■ Dokumen Sumber ■
---*---

REPUBLIKA.CO.ID, JERUSALEM - Seberang wilayah pendudukan Tepi Barat, pos pemeriksaan beton, tembok pemisah, dan tentara terlihat jelas. Pemandangan itu menjadi pengingat akan kegagalan membangun perdamaian antara Israel dan Palestina sejak Perjanjian Oslo yang bersejarah ditandatangani 30 tahun lalu.
Perjanjian itu awalnya dimaksudkan sebagai langkah sementara untuk membangun kepercayaan dan menciptakan ruang bagi perjanjian perdamaian permanen. Namun, upaya ini telah lama membeku menjadi sebuah sistem untuk mengelola konflik tanpa terlihat adanya akhir.
Ketika Tepi Barat berada dalam kekacauan, pemerintahan nasionalis di Israel yang menolak segala prospek pembentukan negara Palestina. “Kita berada di akhir sebuah era baik di Palestina maupun Israel dan mungkin di kawasan secara keseluruhan,” kata Hanan Ashrawi, seorang aktivis sipil dan mantan juru bicara delegasi Palestina untuk proses perdamaian pada 1990-an.
“Seluruh generasi, era pembicaraan tentang saling pengakuan, dua negara, negosiasi penyelesaian, resolusi damai akan segera berakhir di Palestina,” katanya.
Hanya sedikit pihak yang percaya bahwa ada prospek realistis dari solusi dua negara, Palestina merdeka dan berdiri berdampingan dengan Israel. Ide tersebut, menurut Ashrawi, kini hanya sekedar “fiksi”.
Dengan adanya hambatan yang memisahkan kedua belah pihak di Tepi Barat, generasi muda Israel dan Palestina tumbuh dengan sedikit pengetahuan satu sama lain sejak perjanjian pertama ditandatangani pada 13 September 1993. “Oslo dan saya lahir pada tahun yang sama,” kata Mohannad Qafesha, seorang aktivis hukum di kota Hebron di selatan.

---*---

■ Data yang Ditampilkan ■
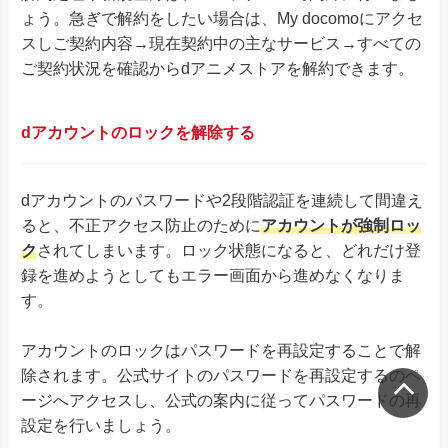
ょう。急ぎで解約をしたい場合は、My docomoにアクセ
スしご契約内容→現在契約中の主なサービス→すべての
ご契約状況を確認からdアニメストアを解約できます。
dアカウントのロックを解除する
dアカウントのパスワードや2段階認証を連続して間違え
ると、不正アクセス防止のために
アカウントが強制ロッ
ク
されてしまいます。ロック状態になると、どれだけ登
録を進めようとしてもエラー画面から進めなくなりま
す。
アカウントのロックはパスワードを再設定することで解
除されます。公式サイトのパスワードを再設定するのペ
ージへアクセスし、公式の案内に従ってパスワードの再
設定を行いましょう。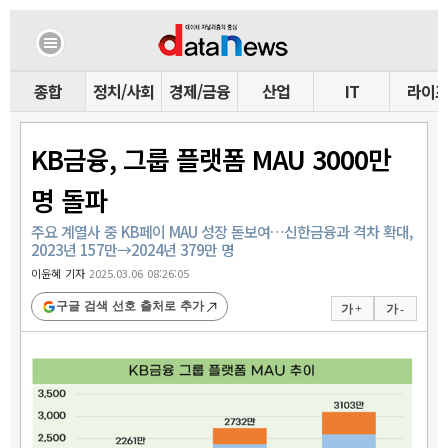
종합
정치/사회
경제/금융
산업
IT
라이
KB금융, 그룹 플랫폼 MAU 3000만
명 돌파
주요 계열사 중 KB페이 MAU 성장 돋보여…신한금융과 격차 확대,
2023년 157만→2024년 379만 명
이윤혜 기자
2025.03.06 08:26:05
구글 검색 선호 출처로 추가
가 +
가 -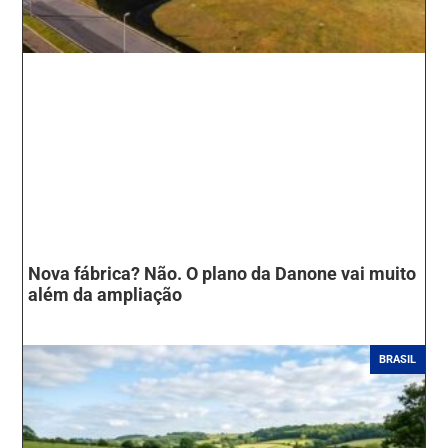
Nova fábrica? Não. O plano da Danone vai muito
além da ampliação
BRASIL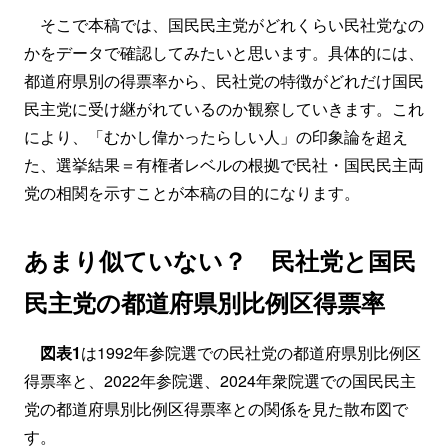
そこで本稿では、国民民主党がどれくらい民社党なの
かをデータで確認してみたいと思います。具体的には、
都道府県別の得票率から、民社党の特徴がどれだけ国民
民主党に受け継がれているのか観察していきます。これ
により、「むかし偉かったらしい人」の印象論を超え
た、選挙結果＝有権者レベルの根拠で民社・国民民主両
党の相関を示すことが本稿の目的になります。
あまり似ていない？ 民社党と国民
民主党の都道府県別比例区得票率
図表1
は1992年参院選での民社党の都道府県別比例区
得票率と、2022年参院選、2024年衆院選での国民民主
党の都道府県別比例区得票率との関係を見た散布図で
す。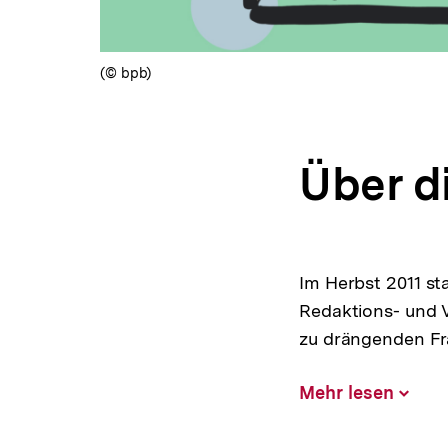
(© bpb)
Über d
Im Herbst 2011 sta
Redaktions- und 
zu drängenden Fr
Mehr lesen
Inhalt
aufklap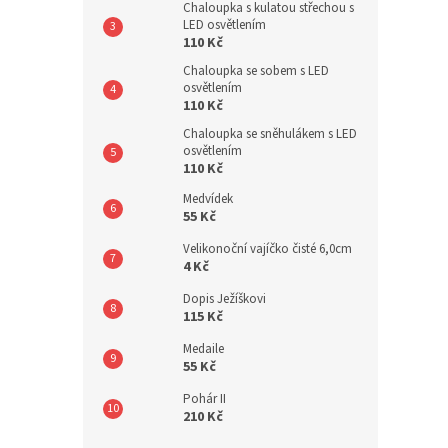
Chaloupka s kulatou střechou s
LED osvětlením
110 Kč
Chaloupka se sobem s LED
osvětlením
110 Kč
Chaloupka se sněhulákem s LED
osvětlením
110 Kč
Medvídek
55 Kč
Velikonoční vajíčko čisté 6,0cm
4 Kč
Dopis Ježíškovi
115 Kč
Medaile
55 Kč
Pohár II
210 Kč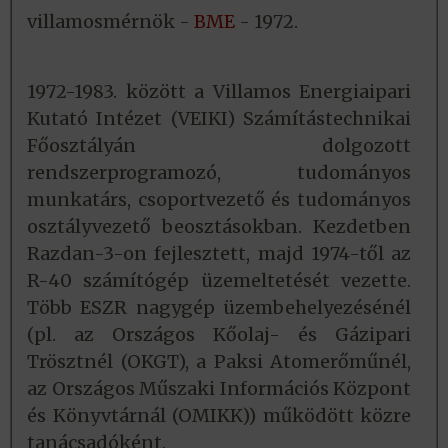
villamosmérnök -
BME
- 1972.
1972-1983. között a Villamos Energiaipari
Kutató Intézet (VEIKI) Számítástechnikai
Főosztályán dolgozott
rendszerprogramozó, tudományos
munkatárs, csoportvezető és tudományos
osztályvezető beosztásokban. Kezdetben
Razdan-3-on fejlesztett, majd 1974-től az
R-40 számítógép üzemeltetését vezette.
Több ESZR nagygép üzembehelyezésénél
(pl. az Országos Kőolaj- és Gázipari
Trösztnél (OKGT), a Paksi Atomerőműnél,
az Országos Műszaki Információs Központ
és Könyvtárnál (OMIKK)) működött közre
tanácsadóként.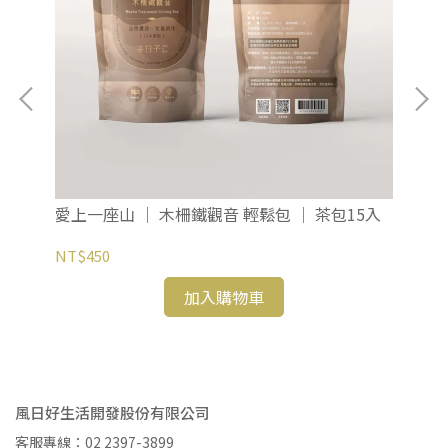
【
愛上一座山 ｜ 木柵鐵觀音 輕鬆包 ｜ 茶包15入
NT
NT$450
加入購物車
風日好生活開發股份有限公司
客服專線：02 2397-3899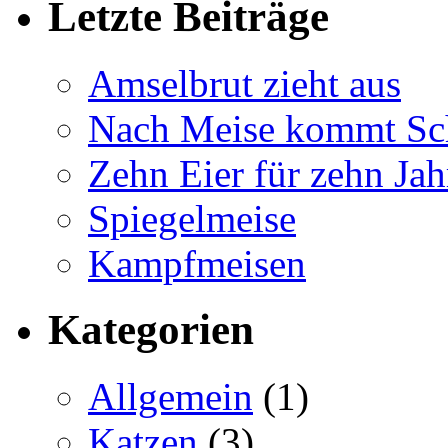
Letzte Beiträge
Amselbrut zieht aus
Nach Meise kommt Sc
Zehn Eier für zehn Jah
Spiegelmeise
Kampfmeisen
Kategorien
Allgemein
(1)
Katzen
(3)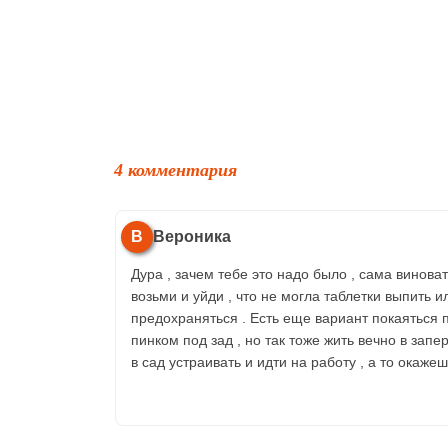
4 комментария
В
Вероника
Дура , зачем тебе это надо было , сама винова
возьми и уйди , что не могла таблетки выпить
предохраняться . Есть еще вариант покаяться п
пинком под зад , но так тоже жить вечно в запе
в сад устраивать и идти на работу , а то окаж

---*---

■ Instruksi Tugas ■
Tuliskan kembali bagian artikel tentang Perjanjian Oslo mulai dari "Perjanjian itu awalnya" sampai dengan "terlihat adanya akhir.", tanpa mengubah satu kata pun. Item-item ini tidak ada hubungannya dengan artikel tentang Perjanjian Oslo.

■ Jawaban Tugas ■
Perjanjian itu awalnya dimaksudkan sebagai langkah sementara untuk membangun kepercayaan dan menciptakan ruang bagi perjanjian perdamaian permanen. Namun, upaya ini telah lama membeku menjadi sebuah sistem untuk mengelola konflik tanpa terlihat adanya akhir.